JJ beschließt neue Jugendordnung

Berlin, 20. Oktober 2016

Vom 14. bis 16. Oktober tagte in der größten Jugendherberge Deutschlands die Bundesjugendversammlung. Diese stand ganz im Zeichen des zweijährigen Strukturprozesses im Jugendverband und damit verbunden dem Beschluss einer neuen Jugendordnung.

Begrüßt wurde die Versammlung durch Jörg Lüssem (Mitglied des Bundesvorstands), David Kreuziger (LVo Berlin/Brandenburg) und Björn Teuteberg (RVo Berlin). Am Vormittag standen zunächst zwei Wahlen auf dem Programm. Moritz Röver aus dem LV Nord wurde mit großer Mehrheit zum weiteren Mitglied der Bundesjugendleitung gewählt. Kim David, ehemaliger Landesjugendleiter im LV Nord wurde als neuer Delegierter für die Arbeitsgemeinschaft der Evangelischer Jugend (aej) gewählt und folgt damit Marcel Wuwer nach, der vier Jahre dieses Amt bekleidete.

Nach Formalia und Wahlen setzten sich die Jugendleitungen in vier Tagungsausschüssen, in Austauschrunden innerhalb der eigenen Leitung und im Plenum inhaltlich mit den Empfehlungen der Struktur- und Ordnungskommission (SOKo JJ) auseinander. So wurde in einem Ausschuss über die Zusammensetzung von Jugendleitungen, insbesondere über eine Doppelspitze bei den Leiter*innen diskutiert. Ein anderer Ausschuss beschäftigte sich mit SSD, Wahlen und Mitgliedschaft. Mit den Fragen zu Interventionsmöglichkeiten im Rahmen des Präventionskonzeptes !Achtung sowie u.a. zu Versammlungen, Fachausschüssen oder Konflikt- und Belastungsmanagement beschäftigten sich die beiden anderen Ausschüsse. Zu vielen Inhalten des Jugendordnungsentwurfes der Bundesjugendleitung herrschte schnell Konsens. Einige Punkte wie die Doppelspitze, Fachausschüsse oder die genaue Ausgestaltung der Interventionsmöglichkeiten wurden hingegen intensiv und teilweise bis spät in die Nacht diskutiert.

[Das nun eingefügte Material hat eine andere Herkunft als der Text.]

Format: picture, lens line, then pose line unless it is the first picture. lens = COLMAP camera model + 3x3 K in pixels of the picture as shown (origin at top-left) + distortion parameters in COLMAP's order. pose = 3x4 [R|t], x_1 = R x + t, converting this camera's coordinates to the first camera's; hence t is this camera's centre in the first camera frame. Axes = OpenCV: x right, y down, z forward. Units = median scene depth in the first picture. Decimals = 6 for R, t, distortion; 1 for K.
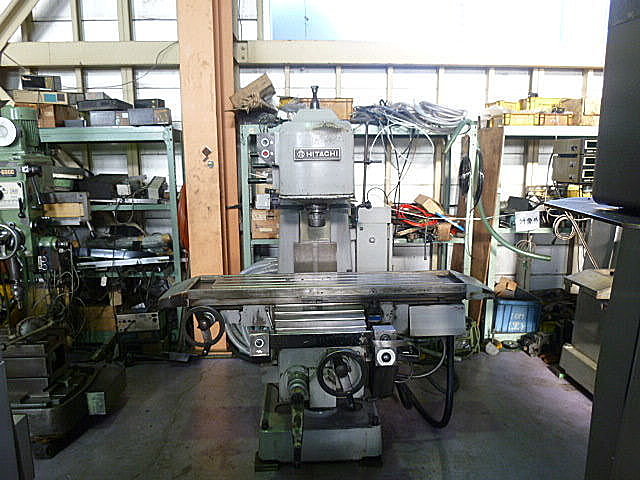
lens RADIAL K [[481.5, 0, 321.3], [0, 481.5, 244.7], [0, 0, 1]] dist [-0.024662, -0.002579]
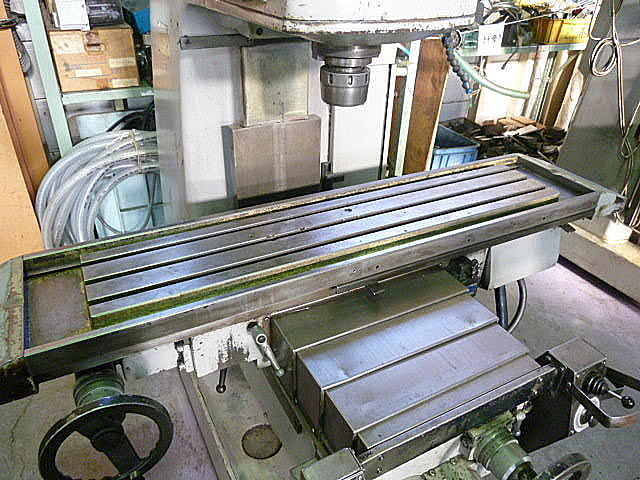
lens RADIAL K [[481.5, 0, 321.3], [0, 481.5, 244.7], [0, 0, 1]] dist [-0.024662, -0.002579]
pose [[0.903997, -0.194839, 0.380561, -0.121989], [0.034186, 0.920213, 0.389923, -0.052509], [-0.426169, -0.339479, 0.838531, 0.403147]]
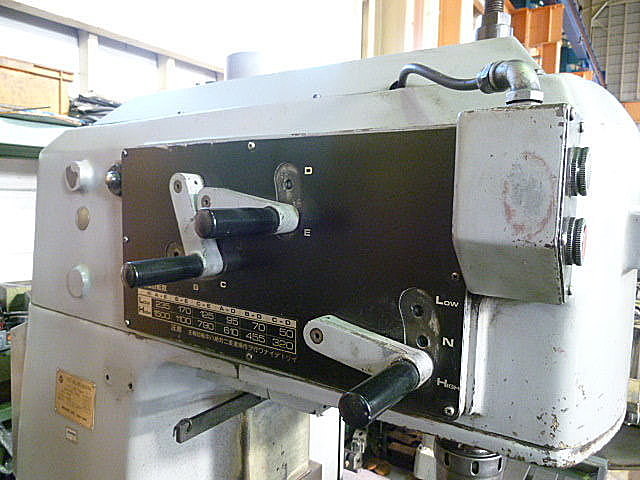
lens RADIAL K [[481.5, 0, 321.3], [0, 481.5, 244.7], [0, 0, 1]] dist [-0.024662, -0.002579]
pose [[0.607071, -0.053334, 0.792856, -0.165524], [0.106441, 0.994211, -0.014621, -0.114626], [-0.787486, 0.093268, 0.609234, 0.574441]]
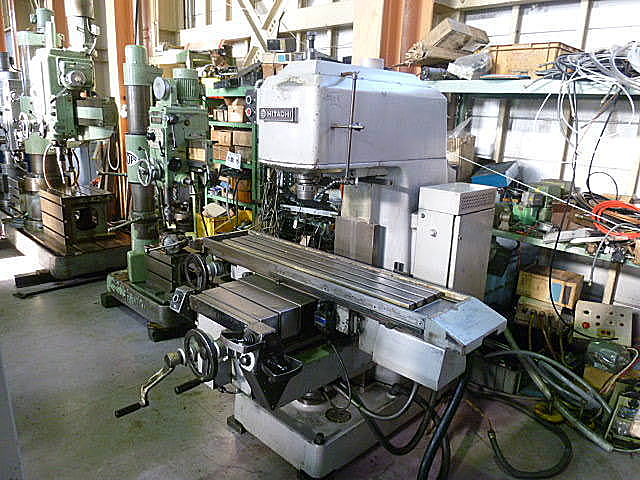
lens RADIAL K [[481.5, 0, 321.3], [0, 481.5, 244.7], [0, 0, 1]] dist [-0.024662, -0.002579]
pose [[0.674696, 0.226470, -0.702494, 0.398119], [-0.169998, 0.973856, 0.150680, -0.058126], [0.718252, 0.017759, 0.695556, 0.259248]]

Alle Jugendleitungen haben ein hohes Maß an Engagement, Sachlichkeit, Fairness, Weitblick und auch Kompromissbereitschaft gezeigt. Bei allem Herzblut für die eigenen Anliegen und Loyalität zu den Stimmungsbildern auf Landesebene waren Kompromisse nötig und so konnte die neue Jugendordnung mit mehr als der erforderlichen Dreiviertelmehrheit durch die Bundesjugendversammlung verabschiedet werden. Sie muss im November noch von der Delegiertenversammlung der JUH bestätigt werden.

| Vielen Dank an die LJLtg Berlin/Brandenburg für die die Gestaltung des Abendprogrammes und das herzliche Willkommen in der Bundeshauptstadt.